- TASK OBJECTIVE
In the material below, find every line containing the string "code" and return it.

- TASK INPUTS
________________________

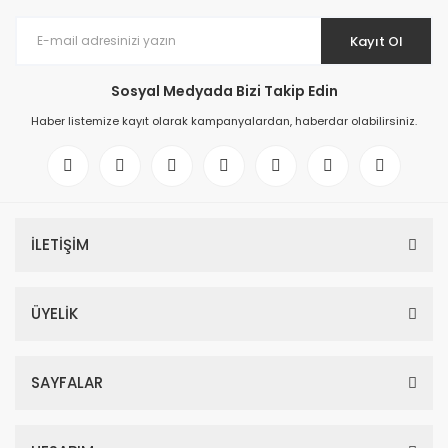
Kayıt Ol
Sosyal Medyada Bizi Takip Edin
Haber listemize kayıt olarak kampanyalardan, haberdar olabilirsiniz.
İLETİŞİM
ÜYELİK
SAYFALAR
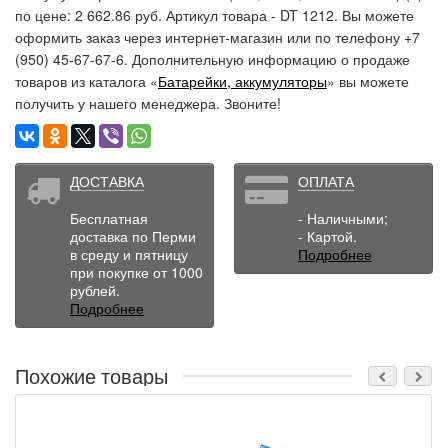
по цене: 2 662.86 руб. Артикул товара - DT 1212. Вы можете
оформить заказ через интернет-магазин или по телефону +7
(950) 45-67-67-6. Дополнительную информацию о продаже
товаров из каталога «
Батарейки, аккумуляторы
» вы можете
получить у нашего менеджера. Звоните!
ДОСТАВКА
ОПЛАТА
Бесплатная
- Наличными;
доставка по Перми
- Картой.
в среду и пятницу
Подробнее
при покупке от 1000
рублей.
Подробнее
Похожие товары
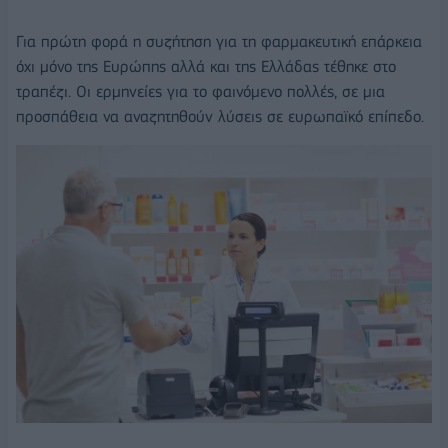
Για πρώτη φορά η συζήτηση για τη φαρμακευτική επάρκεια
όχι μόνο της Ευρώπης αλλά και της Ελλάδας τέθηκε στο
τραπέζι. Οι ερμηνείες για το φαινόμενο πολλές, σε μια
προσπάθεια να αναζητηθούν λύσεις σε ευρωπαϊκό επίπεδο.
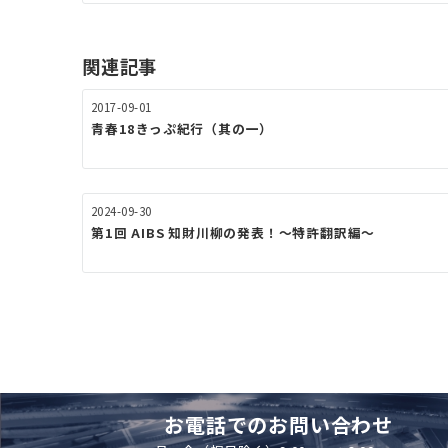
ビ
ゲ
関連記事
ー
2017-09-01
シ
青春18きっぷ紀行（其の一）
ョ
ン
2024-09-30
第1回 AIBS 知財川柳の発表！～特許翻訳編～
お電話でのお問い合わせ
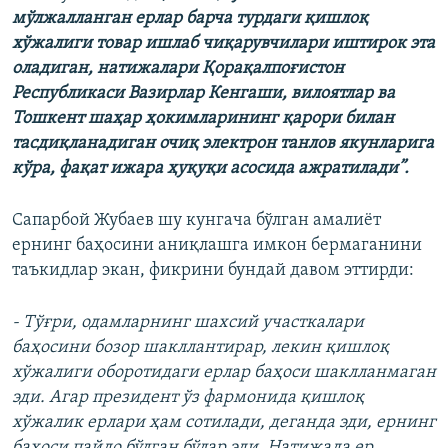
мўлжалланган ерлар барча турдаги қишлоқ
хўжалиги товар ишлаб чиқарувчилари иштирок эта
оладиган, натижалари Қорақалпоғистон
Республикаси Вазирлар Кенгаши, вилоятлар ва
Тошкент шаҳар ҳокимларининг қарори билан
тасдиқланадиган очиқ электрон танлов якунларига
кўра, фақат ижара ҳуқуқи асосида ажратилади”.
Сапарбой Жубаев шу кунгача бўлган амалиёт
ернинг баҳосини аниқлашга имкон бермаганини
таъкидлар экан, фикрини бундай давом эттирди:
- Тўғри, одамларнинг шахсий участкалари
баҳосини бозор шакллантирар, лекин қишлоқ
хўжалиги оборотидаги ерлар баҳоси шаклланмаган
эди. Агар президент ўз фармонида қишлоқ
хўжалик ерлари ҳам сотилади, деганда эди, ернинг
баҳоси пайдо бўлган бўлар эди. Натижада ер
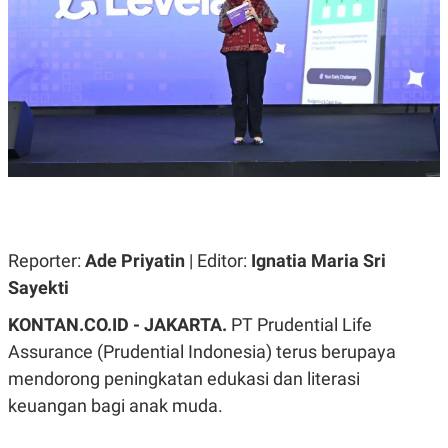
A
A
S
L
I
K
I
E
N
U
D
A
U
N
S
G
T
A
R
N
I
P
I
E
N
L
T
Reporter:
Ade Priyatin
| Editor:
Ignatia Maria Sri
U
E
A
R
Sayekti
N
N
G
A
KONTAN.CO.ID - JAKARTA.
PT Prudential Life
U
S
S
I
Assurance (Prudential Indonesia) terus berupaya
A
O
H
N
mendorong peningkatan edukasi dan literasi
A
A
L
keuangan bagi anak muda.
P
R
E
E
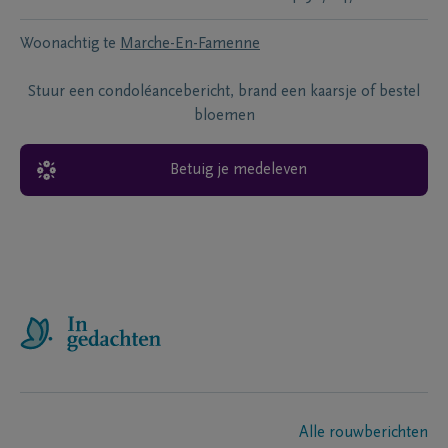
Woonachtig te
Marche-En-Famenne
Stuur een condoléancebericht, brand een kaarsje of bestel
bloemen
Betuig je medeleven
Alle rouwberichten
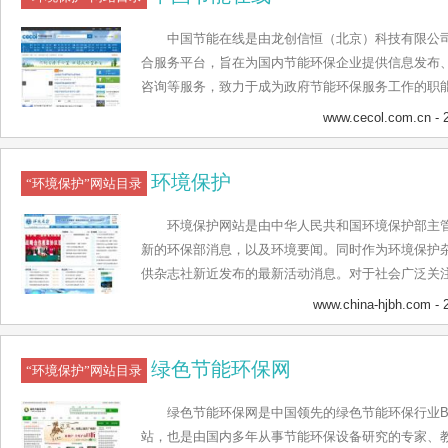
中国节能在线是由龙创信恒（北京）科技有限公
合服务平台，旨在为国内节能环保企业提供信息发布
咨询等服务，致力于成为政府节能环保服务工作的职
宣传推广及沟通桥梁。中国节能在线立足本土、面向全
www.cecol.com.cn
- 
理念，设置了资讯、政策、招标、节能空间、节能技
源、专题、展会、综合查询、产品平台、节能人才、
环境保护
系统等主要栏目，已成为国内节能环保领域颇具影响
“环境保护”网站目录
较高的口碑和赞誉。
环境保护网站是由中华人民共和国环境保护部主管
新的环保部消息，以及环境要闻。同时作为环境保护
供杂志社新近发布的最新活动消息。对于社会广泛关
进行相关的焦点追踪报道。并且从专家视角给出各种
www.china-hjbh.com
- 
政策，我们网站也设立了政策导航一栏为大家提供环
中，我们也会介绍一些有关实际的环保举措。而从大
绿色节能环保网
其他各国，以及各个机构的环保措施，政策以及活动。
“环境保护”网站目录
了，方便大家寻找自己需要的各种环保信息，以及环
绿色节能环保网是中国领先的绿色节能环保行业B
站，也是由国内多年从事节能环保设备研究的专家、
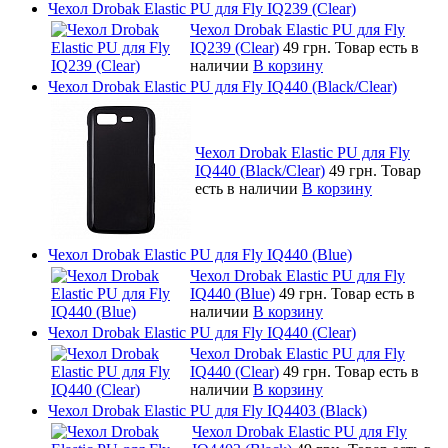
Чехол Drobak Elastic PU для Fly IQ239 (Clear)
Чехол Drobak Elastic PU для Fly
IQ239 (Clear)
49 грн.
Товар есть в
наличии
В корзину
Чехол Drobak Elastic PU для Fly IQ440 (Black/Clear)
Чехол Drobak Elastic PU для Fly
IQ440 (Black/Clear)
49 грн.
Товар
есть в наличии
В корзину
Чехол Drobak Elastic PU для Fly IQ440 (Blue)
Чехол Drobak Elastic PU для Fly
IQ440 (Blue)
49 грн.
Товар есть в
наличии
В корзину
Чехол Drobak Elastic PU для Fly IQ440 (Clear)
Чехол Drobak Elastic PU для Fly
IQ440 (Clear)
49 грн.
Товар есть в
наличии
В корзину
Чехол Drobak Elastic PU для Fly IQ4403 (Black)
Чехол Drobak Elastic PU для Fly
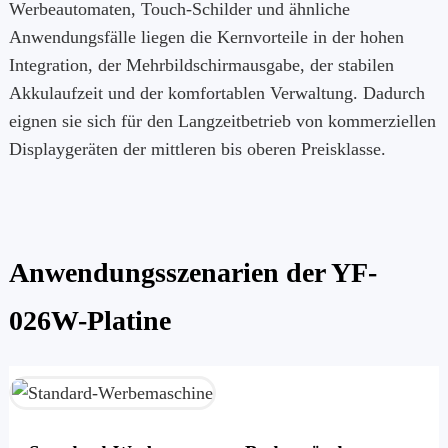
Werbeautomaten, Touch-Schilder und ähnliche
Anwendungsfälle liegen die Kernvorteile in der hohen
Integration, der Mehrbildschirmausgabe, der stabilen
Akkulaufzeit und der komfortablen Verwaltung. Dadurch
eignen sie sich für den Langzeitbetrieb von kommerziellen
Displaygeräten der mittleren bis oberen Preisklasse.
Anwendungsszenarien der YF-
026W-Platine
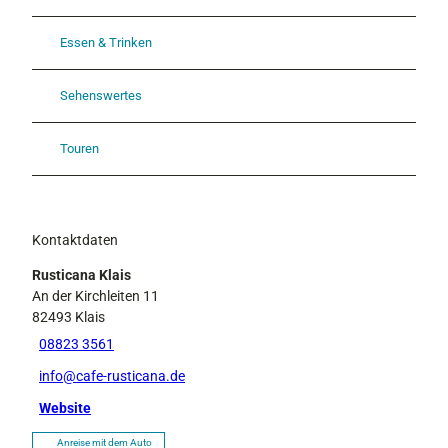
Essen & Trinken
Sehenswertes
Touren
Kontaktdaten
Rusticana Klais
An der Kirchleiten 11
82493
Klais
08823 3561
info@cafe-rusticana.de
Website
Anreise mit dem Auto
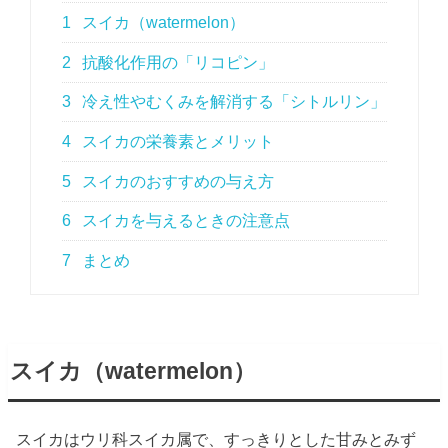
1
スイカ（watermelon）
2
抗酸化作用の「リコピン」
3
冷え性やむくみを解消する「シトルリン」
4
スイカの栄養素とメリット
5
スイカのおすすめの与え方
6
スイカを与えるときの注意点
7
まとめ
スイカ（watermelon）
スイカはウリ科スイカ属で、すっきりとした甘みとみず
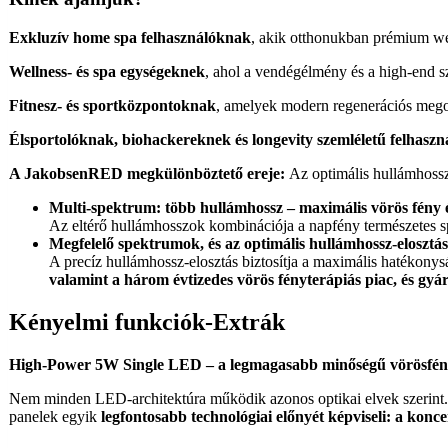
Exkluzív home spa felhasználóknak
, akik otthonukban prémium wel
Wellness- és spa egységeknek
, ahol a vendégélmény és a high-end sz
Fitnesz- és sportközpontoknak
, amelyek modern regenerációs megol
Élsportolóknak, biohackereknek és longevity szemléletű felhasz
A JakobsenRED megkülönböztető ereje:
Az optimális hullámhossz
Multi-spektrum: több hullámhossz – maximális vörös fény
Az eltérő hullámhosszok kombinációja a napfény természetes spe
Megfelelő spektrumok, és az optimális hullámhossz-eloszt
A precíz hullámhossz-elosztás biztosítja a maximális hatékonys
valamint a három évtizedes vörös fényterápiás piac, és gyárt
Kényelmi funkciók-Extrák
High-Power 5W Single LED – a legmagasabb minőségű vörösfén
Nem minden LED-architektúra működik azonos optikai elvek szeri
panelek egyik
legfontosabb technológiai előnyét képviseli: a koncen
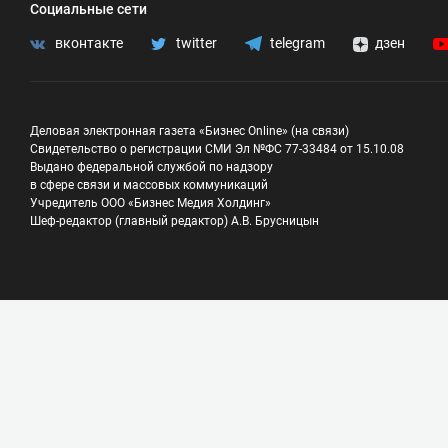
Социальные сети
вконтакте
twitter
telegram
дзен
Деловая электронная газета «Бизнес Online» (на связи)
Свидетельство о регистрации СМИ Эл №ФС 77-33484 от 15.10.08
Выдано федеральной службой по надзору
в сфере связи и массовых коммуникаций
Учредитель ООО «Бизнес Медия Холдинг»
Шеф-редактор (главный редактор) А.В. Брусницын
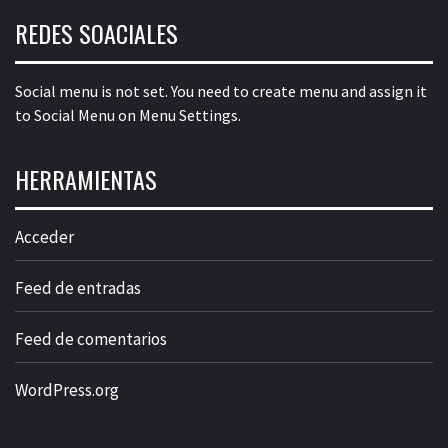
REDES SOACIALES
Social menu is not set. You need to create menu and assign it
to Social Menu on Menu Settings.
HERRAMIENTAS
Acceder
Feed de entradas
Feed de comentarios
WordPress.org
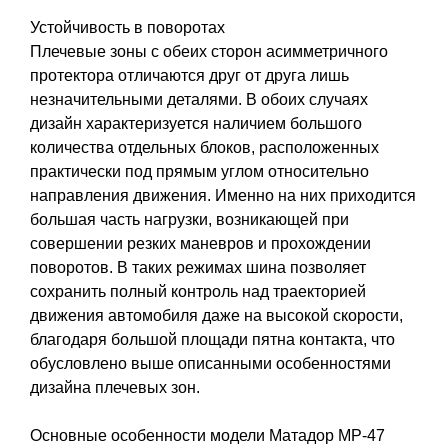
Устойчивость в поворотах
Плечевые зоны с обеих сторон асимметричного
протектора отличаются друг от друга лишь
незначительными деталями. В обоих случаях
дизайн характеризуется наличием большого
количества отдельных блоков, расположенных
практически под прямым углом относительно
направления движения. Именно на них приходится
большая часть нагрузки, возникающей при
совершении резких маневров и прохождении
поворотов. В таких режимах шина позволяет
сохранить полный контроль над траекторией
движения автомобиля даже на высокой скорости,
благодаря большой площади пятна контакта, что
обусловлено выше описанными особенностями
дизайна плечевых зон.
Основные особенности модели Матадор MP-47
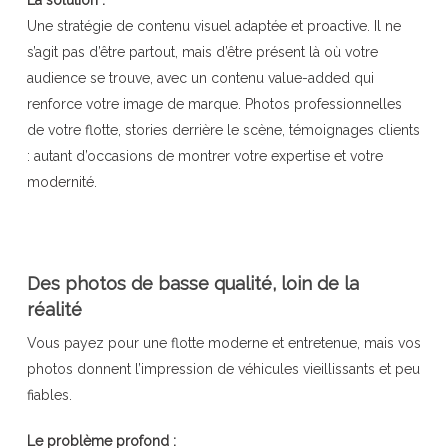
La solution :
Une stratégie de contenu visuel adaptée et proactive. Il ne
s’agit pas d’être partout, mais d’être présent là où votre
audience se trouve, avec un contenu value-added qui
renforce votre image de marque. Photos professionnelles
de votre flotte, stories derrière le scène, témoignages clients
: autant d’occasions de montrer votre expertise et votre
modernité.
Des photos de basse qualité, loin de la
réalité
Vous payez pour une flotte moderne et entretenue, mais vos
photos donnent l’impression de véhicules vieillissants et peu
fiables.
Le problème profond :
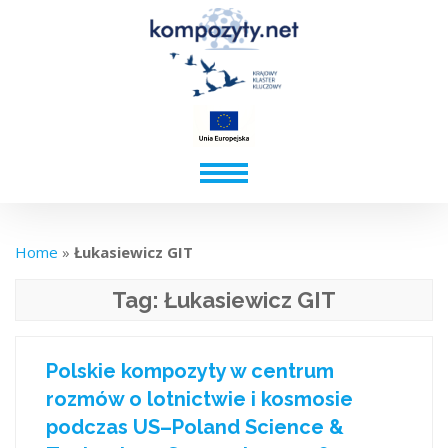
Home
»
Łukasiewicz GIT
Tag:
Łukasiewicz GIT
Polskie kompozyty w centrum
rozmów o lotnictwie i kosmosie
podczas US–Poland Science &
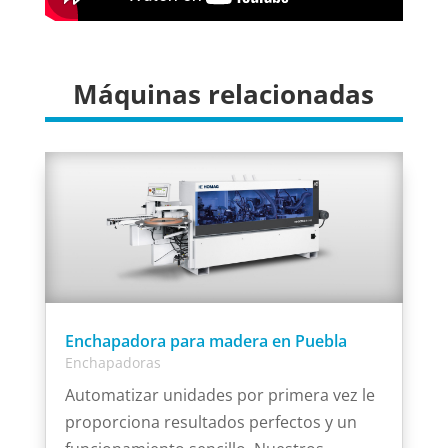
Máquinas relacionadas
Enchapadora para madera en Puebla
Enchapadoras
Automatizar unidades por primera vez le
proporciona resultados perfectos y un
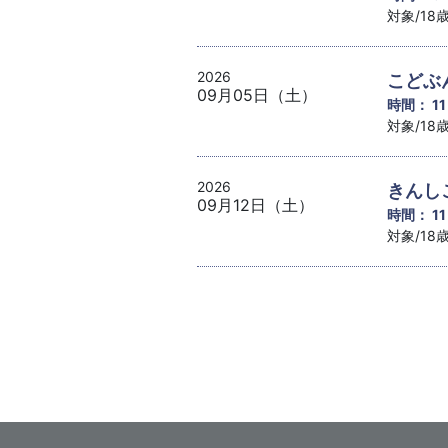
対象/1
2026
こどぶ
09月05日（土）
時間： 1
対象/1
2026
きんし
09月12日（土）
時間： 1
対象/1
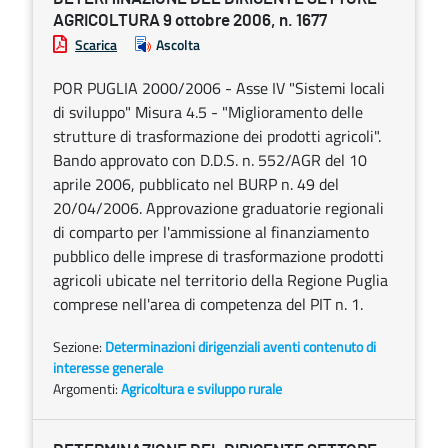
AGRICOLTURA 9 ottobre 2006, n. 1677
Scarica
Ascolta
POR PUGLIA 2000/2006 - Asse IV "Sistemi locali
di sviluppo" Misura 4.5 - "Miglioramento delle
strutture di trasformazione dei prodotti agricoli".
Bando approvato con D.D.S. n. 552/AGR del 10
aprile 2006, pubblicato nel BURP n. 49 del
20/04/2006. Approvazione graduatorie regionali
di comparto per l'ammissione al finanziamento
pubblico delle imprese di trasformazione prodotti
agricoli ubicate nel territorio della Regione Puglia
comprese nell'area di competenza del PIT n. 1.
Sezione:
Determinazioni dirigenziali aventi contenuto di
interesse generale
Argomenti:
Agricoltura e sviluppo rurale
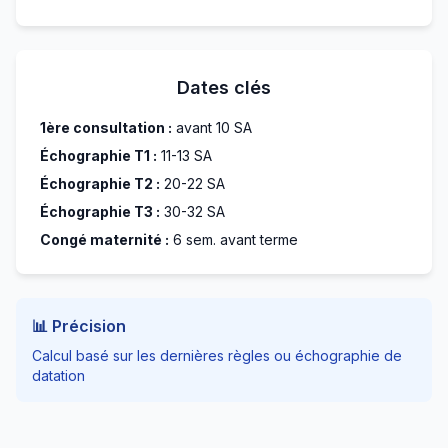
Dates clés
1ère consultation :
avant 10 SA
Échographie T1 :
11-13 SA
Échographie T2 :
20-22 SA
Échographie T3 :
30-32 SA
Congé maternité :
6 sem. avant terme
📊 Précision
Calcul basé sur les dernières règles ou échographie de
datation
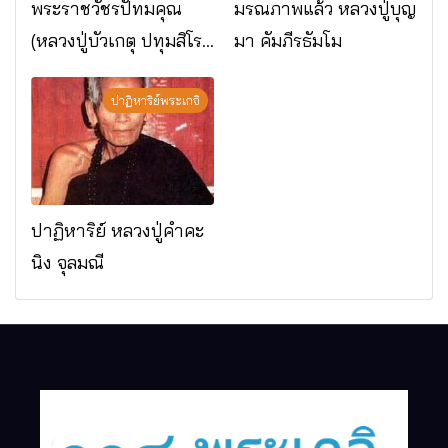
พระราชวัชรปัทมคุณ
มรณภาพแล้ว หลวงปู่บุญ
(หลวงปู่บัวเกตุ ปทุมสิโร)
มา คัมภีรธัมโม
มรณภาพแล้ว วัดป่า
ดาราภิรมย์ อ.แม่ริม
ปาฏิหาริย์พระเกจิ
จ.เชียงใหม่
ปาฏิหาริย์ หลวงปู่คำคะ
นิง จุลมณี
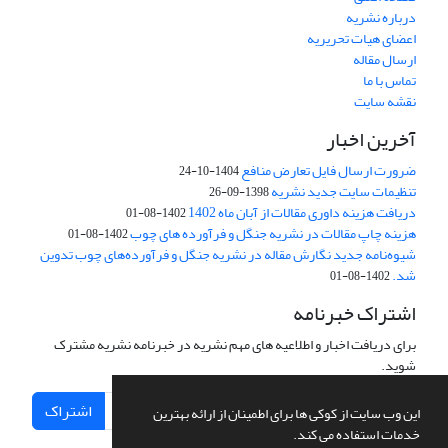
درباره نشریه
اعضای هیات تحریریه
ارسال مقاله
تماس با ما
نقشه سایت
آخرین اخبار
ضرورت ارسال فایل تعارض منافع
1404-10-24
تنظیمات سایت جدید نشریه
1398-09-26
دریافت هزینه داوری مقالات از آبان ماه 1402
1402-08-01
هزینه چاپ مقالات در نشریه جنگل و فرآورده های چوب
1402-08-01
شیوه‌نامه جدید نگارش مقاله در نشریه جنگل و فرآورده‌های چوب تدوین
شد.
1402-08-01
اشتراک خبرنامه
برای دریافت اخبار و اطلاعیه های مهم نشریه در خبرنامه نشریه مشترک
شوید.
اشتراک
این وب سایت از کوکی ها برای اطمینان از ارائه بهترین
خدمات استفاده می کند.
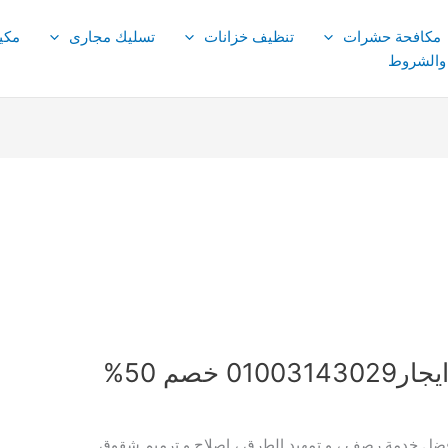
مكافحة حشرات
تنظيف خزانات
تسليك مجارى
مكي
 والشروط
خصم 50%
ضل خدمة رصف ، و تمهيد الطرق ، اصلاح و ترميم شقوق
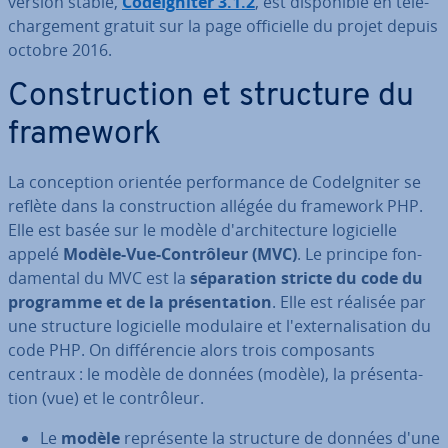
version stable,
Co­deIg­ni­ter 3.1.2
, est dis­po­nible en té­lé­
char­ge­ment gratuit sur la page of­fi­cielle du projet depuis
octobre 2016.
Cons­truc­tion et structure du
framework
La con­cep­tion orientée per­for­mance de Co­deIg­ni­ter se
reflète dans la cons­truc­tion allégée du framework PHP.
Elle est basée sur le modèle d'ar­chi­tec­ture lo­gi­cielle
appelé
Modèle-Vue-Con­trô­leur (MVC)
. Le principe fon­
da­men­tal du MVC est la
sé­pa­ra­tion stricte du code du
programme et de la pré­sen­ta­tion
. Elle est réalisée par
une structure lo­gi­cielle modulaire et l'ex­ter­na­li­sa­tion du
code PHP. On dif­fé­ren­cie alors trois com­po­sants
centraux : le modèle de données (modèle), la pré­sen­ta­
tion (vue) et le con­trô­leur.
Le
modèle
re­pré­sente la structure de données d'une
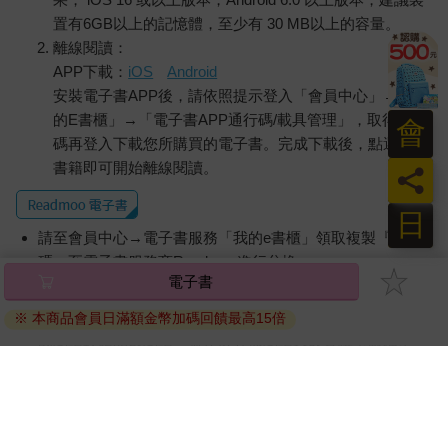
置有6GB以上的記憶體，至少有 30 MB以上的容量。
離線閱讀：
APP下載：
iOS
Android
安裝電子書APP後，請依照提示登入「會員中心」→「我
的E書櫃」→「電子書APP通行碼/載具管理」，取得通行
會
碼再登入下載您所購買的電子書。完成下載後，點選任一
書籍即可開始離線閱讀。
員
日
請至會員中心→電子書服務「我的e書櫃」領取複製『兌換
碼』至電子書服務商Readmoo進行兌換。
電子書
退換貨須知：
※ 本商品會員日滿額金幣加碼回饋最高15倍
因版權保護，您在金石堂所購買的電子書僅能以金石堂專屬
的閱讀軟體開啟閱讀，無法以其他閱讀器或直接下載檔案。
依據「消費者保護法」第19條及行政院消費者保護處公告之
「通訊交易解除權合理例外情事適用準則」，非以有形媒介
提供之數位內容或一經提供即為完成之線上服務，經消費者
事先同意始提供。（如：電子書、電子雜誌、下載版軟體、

________________________

- EXPECTED OUTPUT
sé­pa­ra­tion stricte du code du
code PHP. On dif­fé­ren­cie alors trois com­po­sants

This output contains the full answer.